Problem to work on:
Output the data below only from the line containing "see less impact" up to and including the line containing "Stranglehold Over India, by", exact and with the pictures left out.

Records from a data collection:
*** Begin section ***

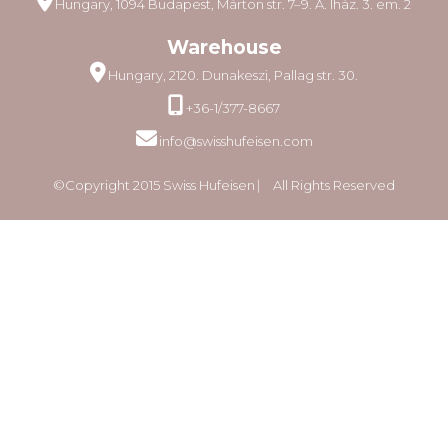
Hungary, 1094 Budapest, Márton str. 7–9. A. lház. 3. em. 2
Warehouse
Hungary, 2120. Dunakeszi, Pallag str. 30.
+36-1/377-8667
info@swisshufeisen.com
©Copyright 2015 Swiss Hufeisen ⎸ All Rights Reserved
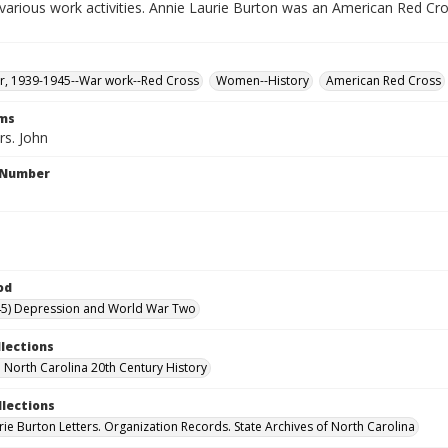
various work activities. Annie Laurie Burton was an American Red Cr
, 1939-1945--War work--Red Cross
Women--History
American Red Cross
rms
rs. John
l Number
od
45) Depression and World War Two
llections
North Carolina 20th Century History
llections
rie Burton Letters. Organization Records. State Archives of North Carolina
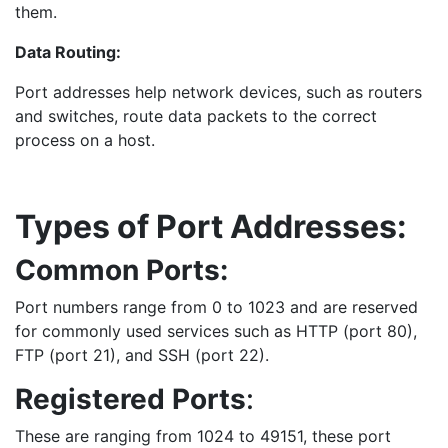
them.
Data Routing:
Port addresses help network devices, such as routers
and switches, route data packets to the correct
process on a host.
Types of Port Addresses:
Common Ports:
Port numbers range from 0 to 1023 and are reserved
for commonly used services such as HTTP (port 80),
FTP (port 21), and SSH (port 22).
Registered Ports
:
These are ranging from 1024 to 49151, these port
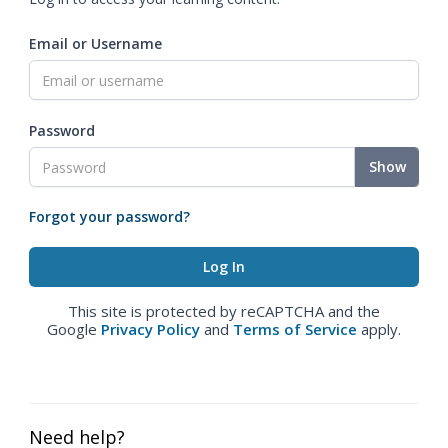
Email or Username
Password
Show
Forgot your password?
This site is protected by reCAPTCHA and the
Google
Privacy Policy
and
Terms of Service
apply.
Need help?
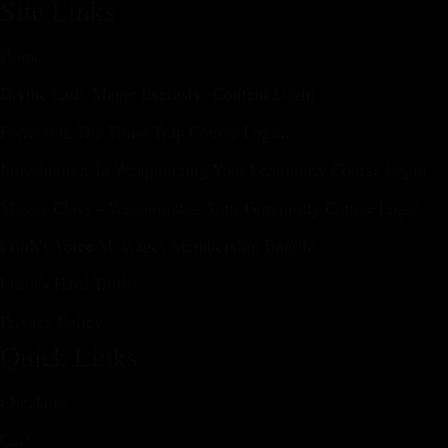
Site Links
Home
Divine Lady Magic Exclusive Content Login
Perfecting The Thirst Trap Course Login.
Introduction To Weaponizing Your Femininity Course Login
Master Class – Weaponizing Your Femininity Course Login
Lilith’s Voice Messages Membership Bundle.
Lilith’s Hard Truths.
Privacy Policy
Quick Links
Checkout
Cart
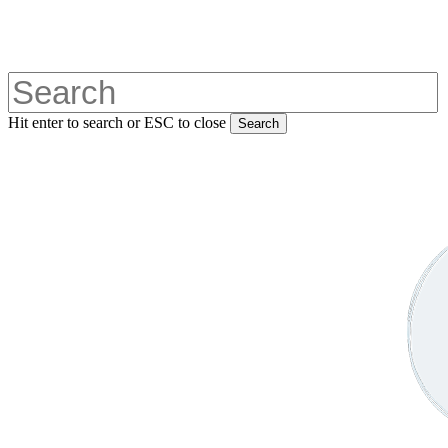
Skip
to
main
content
Hit enter to search or ESC to close
Search
Close
Search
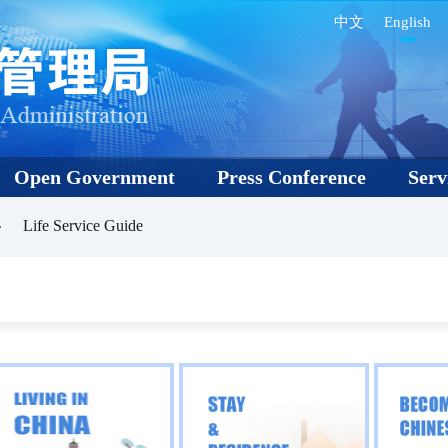
中文
English
Open Government
Press Conference
Serv
Life Service Guide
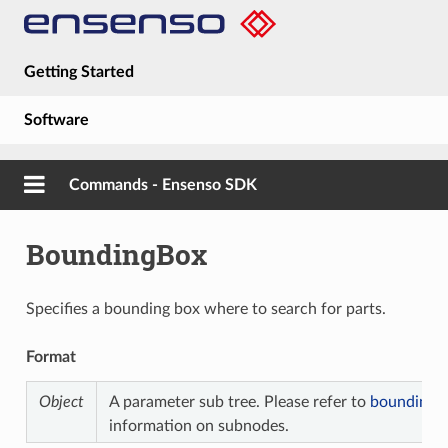
Getting Started
Software
Hardware
Commands - Ensenso SDK
Guides
BoundingBox
About
Specifies a bounding box where to search for parts.
Format
Object
A parameter sub tree. Please refer to
bounding b
information on subnodes.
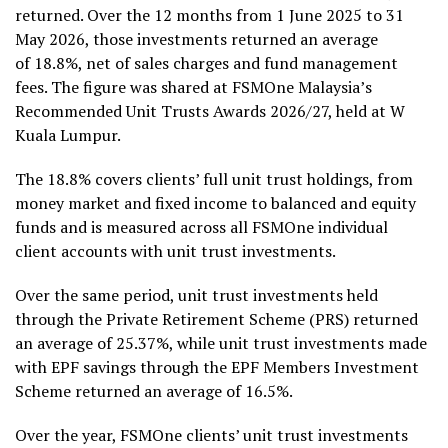
returned. Over the 12 months from 1 June 2025 to 31
May 2026, those investments returned an average
of 18.8%, net of sales charges and fund management
fees. The figure was shared at FSMOne Malaysia’s
Recommended Unit Trusts Awards 2026/27, held at W
Kuala Lumpur.
The 18.8% covers clients’ full unit trust holdings, from
money market and fixed income to balanced and equity
funds and is measured across all FSMOne individual
client accounts with unit trust investments.
Over the same period, unit trust investments held
through the Private Retirement Scheme (PRS) returned
an average of 25.37%, while unit trust investments made
with EPF savings through the EPF Members Investment
Scheme returned an average of 16.5%.
Over the year, FSMOne clients’ unit trust investments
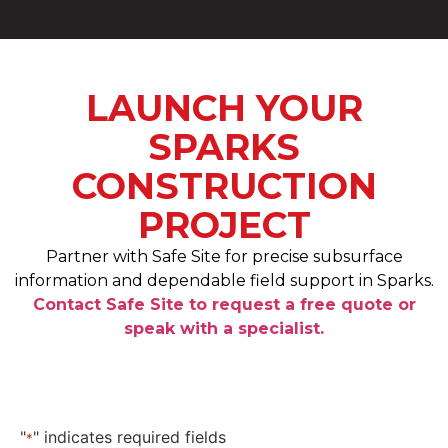
LAUNCH YOUR
SPARKS
CONSTRUCTION
PROJECT
Partner with Safe Site for precise subsurface
information and dependable field support in Sparks.
Contact Safe Site to request a free quote or
speak with a specialist.
"
" indicates required fields
*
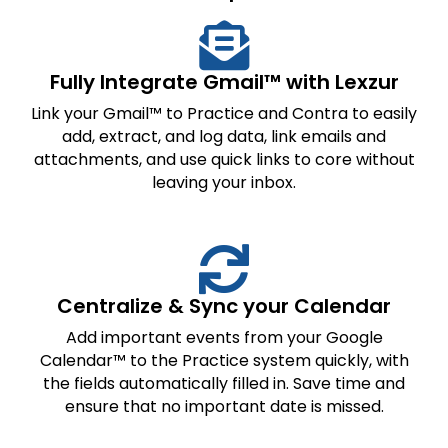
Fully Integrate Gmail™ with Lexzur
Link your Gmail™ to Practice and Contra to easily
add, extract, and log data, link emails and
attachments, and use quick links to core without
leaving your inbox.
Centralize & Sync your Calendar
Add important events from your Google
Calendar™ to the Practice system quickly, with
the fields automatically filled in. Save time and
ensure that no important date is missed.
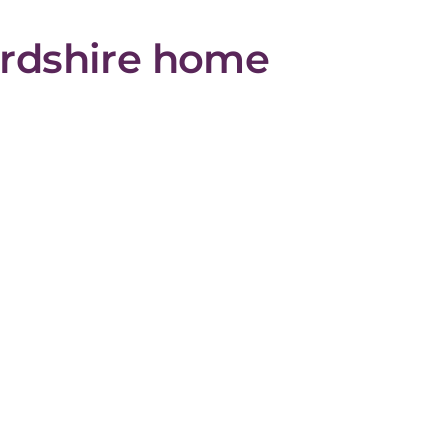
fordshire home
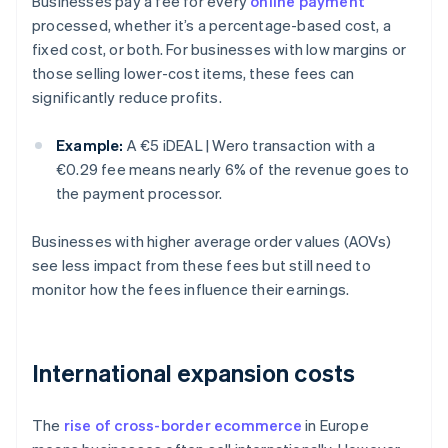
Businesses pay a fee for every
online payment
processed, whether it’s a percentage-based cost, a
fixed cost, or both. For businesses with low margins or
those selling lower-cost items, these fees can
significantly reduce profits.
Example:
A €5 iDEAL | Wero transaction with a
€0.29 fee means nearly 6% of the revenue goes to
the payment processor.
Businesses with higher average order values (AOVs)
see less impact from these fees but still need to
monitor how the fees influence their earnings.
International expansion costs
The
rise of cross-border ecommerce
in Europe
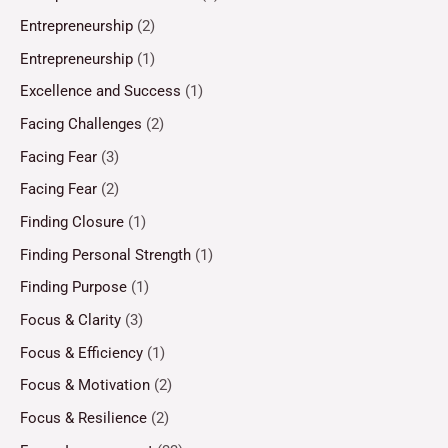
Entrepreneurship
(2)
Entrepreneurship
(1)
Excellence and Success
(1)
Facing Challenges
(2)
Facing Fear
(3)
Facing Fear
(2)
Finding Closure
(1)
Finding Personal Strength
(1)
Finding Purpose
(1)
Focus & Clarity
(3)
Focus & Efficiency
(1)
Focus & Motivation
(2)
Focus & Resilience
(2)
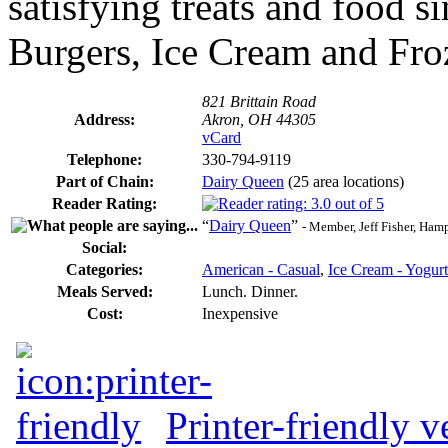
satisfying treats and food s
Burgers, Ice Cream and Fro
821 Brittain Road
Address:
Akron, OH 44305
vCard
Telephone:
330-794-9119
Part of Chain:
Dairy Queen
(25 area locations)
Reader Rating:
“
Dairy Queen
”
- Member, Jeff Fisher, Ha
Social:
Categories:
American - Casual
,
Ice Cream - Yogurt
Meals Served:
Lunch. Dinner.
Cost:
Inexpensive
Printer-friendly v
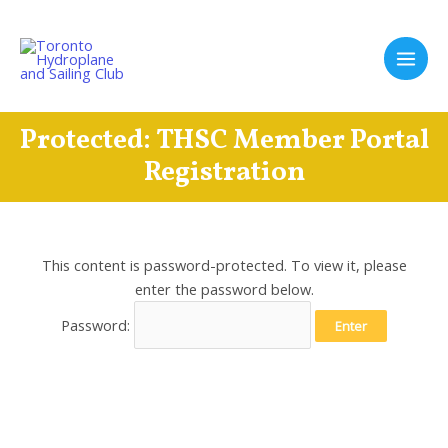
Skip
to
content
Main
Men
Protected: THSC Member Portal
Registration
This content is password-protected. To view it, please
enter the password below.
Password:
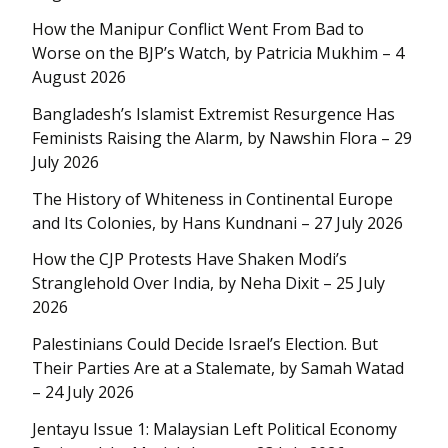
How the Manipur Conflict Went From Bad to
Worse on the BJP’s Watch, by Patricia Mukhim – 4
August 2026
Bangladesh’s Islamist Extremist Resurgence Has
Feminists Raising the Alarm, by Nawshin Flora – 29
July 2026
The History of Whiteness in Continental Europe
and Its Colonies, by Hans Kundnani – 27 July 2026
How the CJP Protests Have Shaken Modi’s
Stranglehold Over India, by Neha Dixit – 25 July
2026
Palestinians Could Decide Israel’s Election. But
Their Parties Are at a Stalemate, by Samah Watad
– 24 July 2026
Jentayu Issue 1: Malaysian Left Political Economy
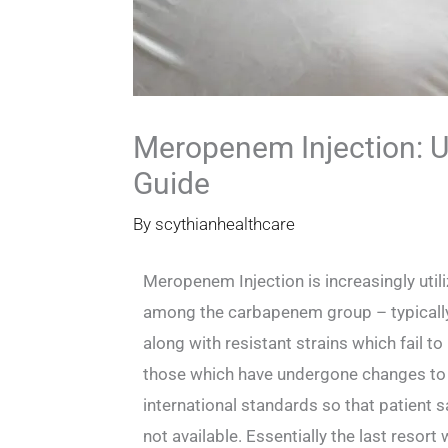
Meropenem Injection: U
Guide
By
scythianhealthcare
Meropenem Injection is increasingly utili
among the carbapenem group – typically r
along with resistant strains which fail 
those which have undergone changes to re
international standards so that patient sa
not available. Essentially the last resort 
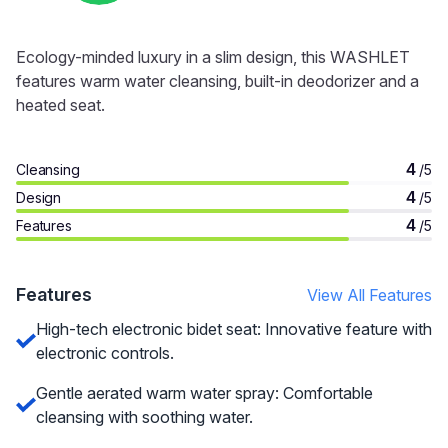
Ecology-minded luxury in a slim design, this WASHLET
features warm water cleansing, built-in deodorizer and a
heated seat.
4
Cleansing
/5
4
Design
/5
4
Features
/5
Features
View All Features
High-tech electronic bidet seat: Innovative feature with
electronic controls.
Gentle aerated warm water spray: Comfortable
cleansing with soothing water.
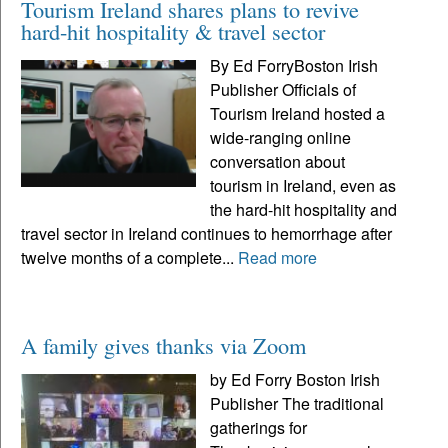
Tourism Ireland shares plans to revive
hard-hit hospitality & travel sector
By Ed ForryBoston Irish
Publisher Officials of
Tourism Ireland hosted a
wide-ranging online
conversation about
tourism in Ireland, even as
the hard-hit hospitality and
travel sector in Ireland continues to hemorrhage after
twelve months of a complete...
Read more
A family gives thanks via Zoom
by Ed Forry Boston Irish
Publisher The traditional
gatherings for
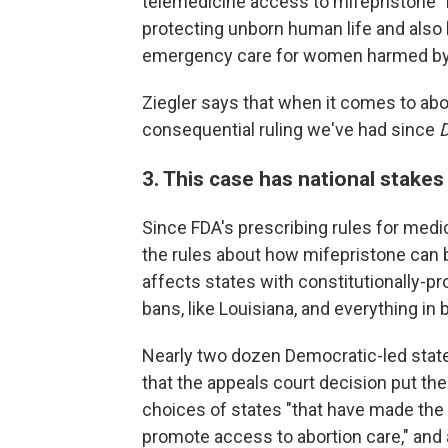
telemedicine access to mifepristone "
protecting unborn human life and also
emergency care for women harmed by mi
Ziegler says that when it comes to abo
consequential ruling we've had since
3. This case has national stakes
Since FDA's prescribing rules for medi
the rules about how mifepristone can 
affects states with constitutionally-pr
bans, like Louisiana, and everything in
Nearly two dozen Democratic-led stat
that the appeals court decision put th
choices of states "that have made the 
promote access to abortion care," and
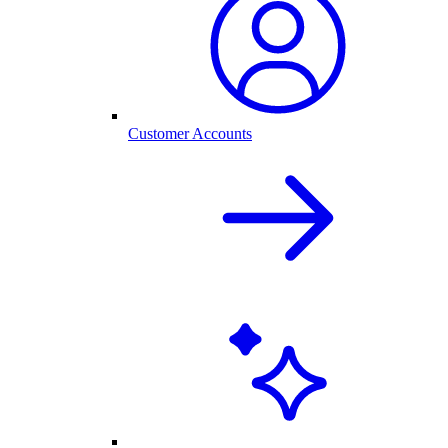
Customer Accounts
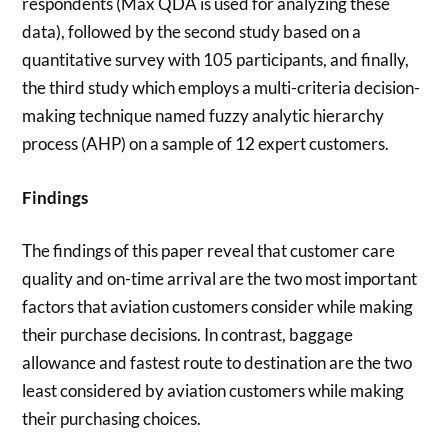
respondents (Max QDA is used for analyzing these
data), followed by the second study based on a
quantitative survey with 105 participants, and finally,
the third study which employs a multi-criteria decision-
making technique named fuzzy analytic hierarchy
process (AHP) on a sample of 12 expert customers.
Findings
The findings of this paper reveal that customer care
quality and on-time arrival are the two most important
factors that aviation customers consider while making
their purchase decisions. In contrast, baggage
allowance and fastest route to destination are the two
least considered by aviation customers while making
their purchasing choices.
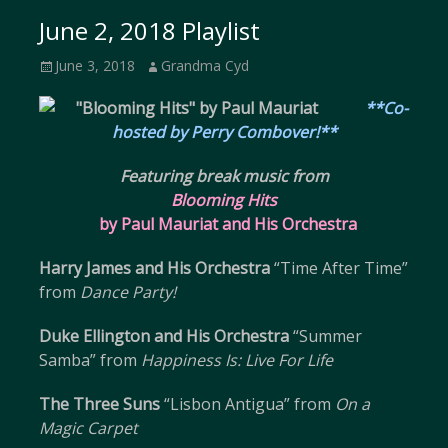
June 2, 2018 Playlist
Posted
Author
June 3, 2018
Grandma Cyd
on
**Co-
hosted by Perry Combover!**
Featuring break music from
Blooming Hits
by Paul Mauriat and His Orchestra
Harry James and His Orchestra
“Time After Time”
from
Dance Party!
Duke Ellington and His Orchestra
“Summer
Samba” from
Happiness Is: Live For Life
The Three Suns
“Lisbon Antigua” from
On a
Magic Carpet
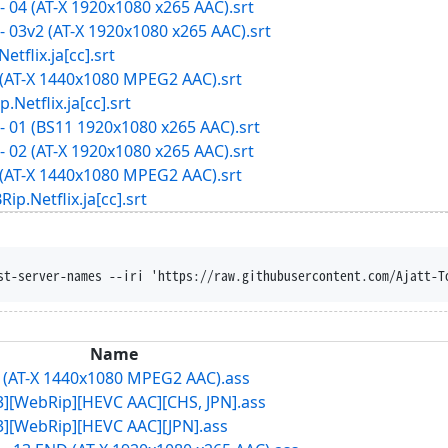
 04 (AT-X 1920x1080 x265 AAC).srt
 03v2 (AT-X 1920x1080 x265 AAC).srt
ix.ja[cc].srt
 (AT-X 1440x1080 MPEG2 AAC).srt
lix.ja[cc].srt
 01 (BS11 1920x1080 x265 AAC).srt
 02 (AT-X 1920x1080 x265 AAC).srt
 (AT-X 1440x1080 MPEG2 AAC).srt
tflix.ja[cc].srt
clobber --content-dispo
Name
3 (AT-X 1440x1080 MPEG2 AAC).ass
13][WebRip][HEVC AAC][CHS, JPN].ass
13][WebRip][HEVC AAC][JPN].ass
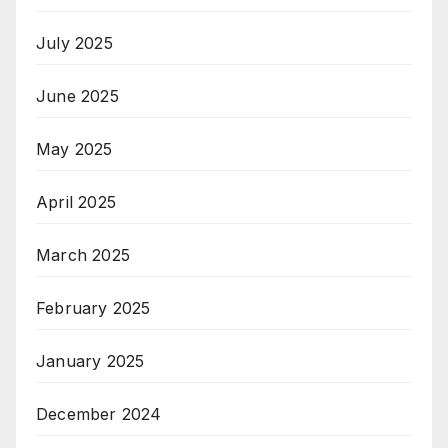
July 2025
June 2025
May 2025
April 2025
March 2025
February 2025
January 2025
December 2024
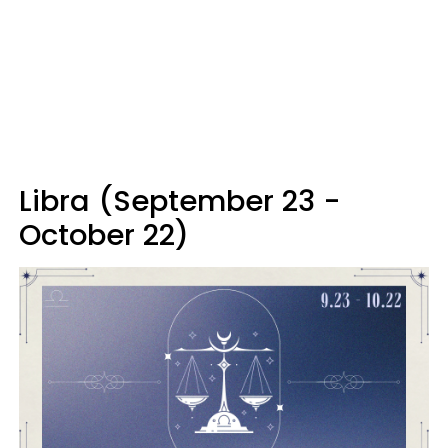
Libra (September 23 -
October 22)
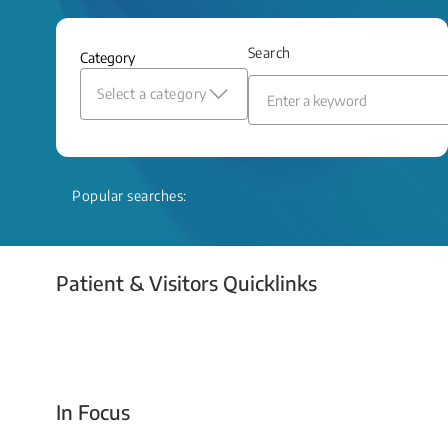
and relief even when treatment options
are limited.
Search
Category
Read More
Select a category
Popular searches:
Patient & Visitors Quicklinks
Your Emergency Visit
In Focus
Today For Tomorrow - Every Second Counts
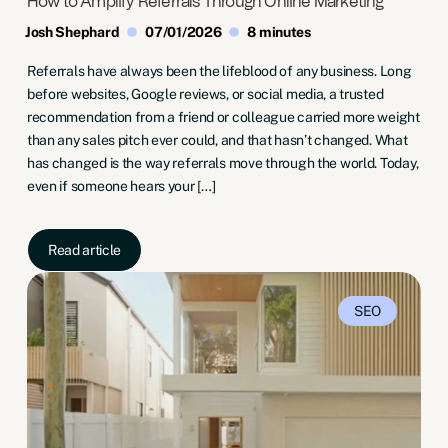
How to Amplify Referrals Through Online Marketing
Josh Shephard
07/01/2026
8 minutes
Referrals have always been the lifeblood of any business. Long
before websites, Google reviews, or social media, a trusted
recommendation from a friend or colleague carried more weight
than any sales pitch ever could, and that hasn’t changed. What
has changed is the way referrals move through the world. Today,
even if someone hears your […]
Read article
SEO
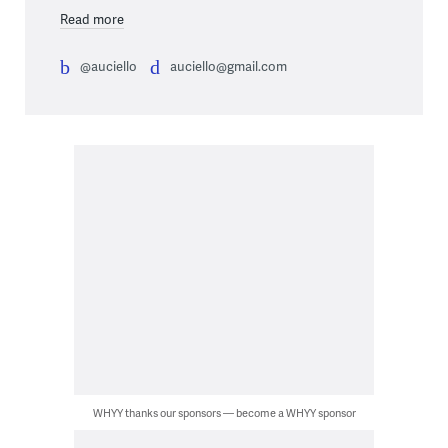
Read more
@auciello
auciello@gmail.com
WHYY thanks our sponsors — become a WHYY sponsor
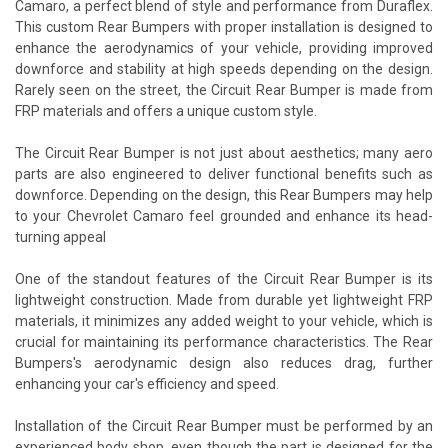
Camaro, a perfect blend of style and performance from Duraflex.
This custom Rear Bumpers with proper installation is designed to
enhance the aerodynamics of your vehicle, providing improved
downforce and stability at high speeds depending on the design.
Rarely seen on the street, the Circuit Rear Bumper is made from
FRP materials and offers a unique custom style.
The Circuit Rear Bumper is not just about aesthetics; many aero
parts are also engineered to deliver functional benefits such as
downforce. Depending on the design, this Rear Bumpers may help
to your Chevrolet Camaro feel grounded and enhance its head-
turning appeal
One of the standout features of the Circuit Rear Bumper is its
lightweight construction. Made from durable yet lightweight FRP
materials, it minimizes any added weight to your vehicle, which is
crucial for maintaining its performance characteristics. The Rear
Bumpers's aerodynamic design also reduces drag, further
enhancing your car's efficiency and speed.
Installation of the Circuit Rear Bumper must be performed by an
experienced body shop, even though the part is designed for the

*** End section ***

The completed task:
see less impact from these fees but still need to
monitor how the fees influence their earnings.
International expansion costs
The
rise of cross-border ecommerce
in Europe
Entrepreneurship
(2)
Entrepreneurship
(1)
Excellence and Success
(1)
Facing Challenges
(2)
Facing Fear
(3)
Facing Fear
(2)
Finding Closure
(1)
Finding Personal Strength
(1)
Finding Purpose
(1)
Focus & Clarity
(3)
Focus & Efficiency
(1)
Focus & Motivation
(2)
Focus & Resilience
(2)
satisfying treats and food s
Burgers, Ice Cream and Fro
821 Brittain Road
Address:
Akron, OH 44305
vCard
Telephone:
330-794-9119
Part of Chain:
Dairy Queen
(25 area locations)
Reader Rating:
“
Dairy Queen
”
- Member, Jeff Fisher, Ha
Social:
Categories:
American - Casual
,
Ice Cream - Yogurt
Meals Served:
Lunch. Dinner.
Cost:
Inexpensive
Printer-friendly v
Skip
to
content
Main
Men
Protected: THSC Member Portal
Registration
This content is password-protected. To view it, please
enter the password below.
Password:
How the Manipur Conflict Went From Bad to
Worse on the BJP’s Watch, by Patricia Mukhim – 4
August 2026
Bangladesh’s Islamist Extremist Resurgence Has
Feminists Raising the Alarm, by Nawshin Flora – 29
July 2026
The History of Whiteness in Continental Europe
and Its Colonies, by Hans Kundnani – 27 July 2026
How the CJP Protests Have Shaken Modi’s
Stranglehold Over India, by Neha Dixit – 25 July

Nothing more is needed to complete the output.